Asked whether Farooq had been fired or would keep his job at the laboratories, the army spokesman said: “He has been advised to restrict his movement and activities and stay at home for security reasons.”

 

Sultan would not say whether Farooq had been found guilty of any wrongdoing or discuss any details about the scientist’s investigation.

 

Farooq was the last man who remained in detention.

 

He was among 11 people – scientists, security and administration officials – who worked at the lab and were detained in 2003 for questioning over the spread of nuclear technology in an alleged black market network ran by Khan.

 

There was no immediate comment available from Farooq or his family.

 

Secrets sold

 

The other nuclear officials have avoided speaking with the media or discussing their detention publicly after their release.

 

In February 2004, Khan confessed that he sold nuclear secrets to Iran, North Korea and Libya.

 

But Pakistan’s president, General Pervez Musharraf, pardoned Khan for granting Pakistan, a conservative Islamic country, its nuclear prowess to rival that of arch-rival India.

 

“He’s been released …  (and) advised to restrict his movement and activities and stay at home for security reasons”
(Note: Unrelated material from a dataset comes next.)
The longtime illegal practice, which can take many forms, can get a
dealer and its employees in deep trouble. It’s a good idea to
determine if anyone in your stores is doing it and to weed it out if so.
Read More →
Pakistan’s army spokesman, Major-General Shaukat

The neighbours, who have already fought three wars, carried out nuclear tests in 1998.

 

Pakistan, a close US ally in the so-called war against terrorism, has rejected Washington requests to question Khan over his role in nuclear black marketing.

 

In January 2006, UK’s Guardian newspaper said a European intelligence report had detailed how Pakistan, Syria, Iran and North Korea were successfully infiltrating Western European engineering firms, germ laboratories, scientific think-tanks and university campuses to steal nuclear secrets and buy equipment.

 

Espionage

 

Spying on nuclear-capable countries is apparently how Khan managed to develop Pakistan’s nuclear programme.

 

Holland, where Khan studied and worked as young man, found that he had passed highly classified material to a network of Pakistani intelligence agents in the mid-1970s.

 

Twenty years later, the former Dutch prime minister, Ruud Lubbers, revealed in August 2005 that his country had let Khan go on two occasions after the CIA expressed their wish to continue monitoring his movements.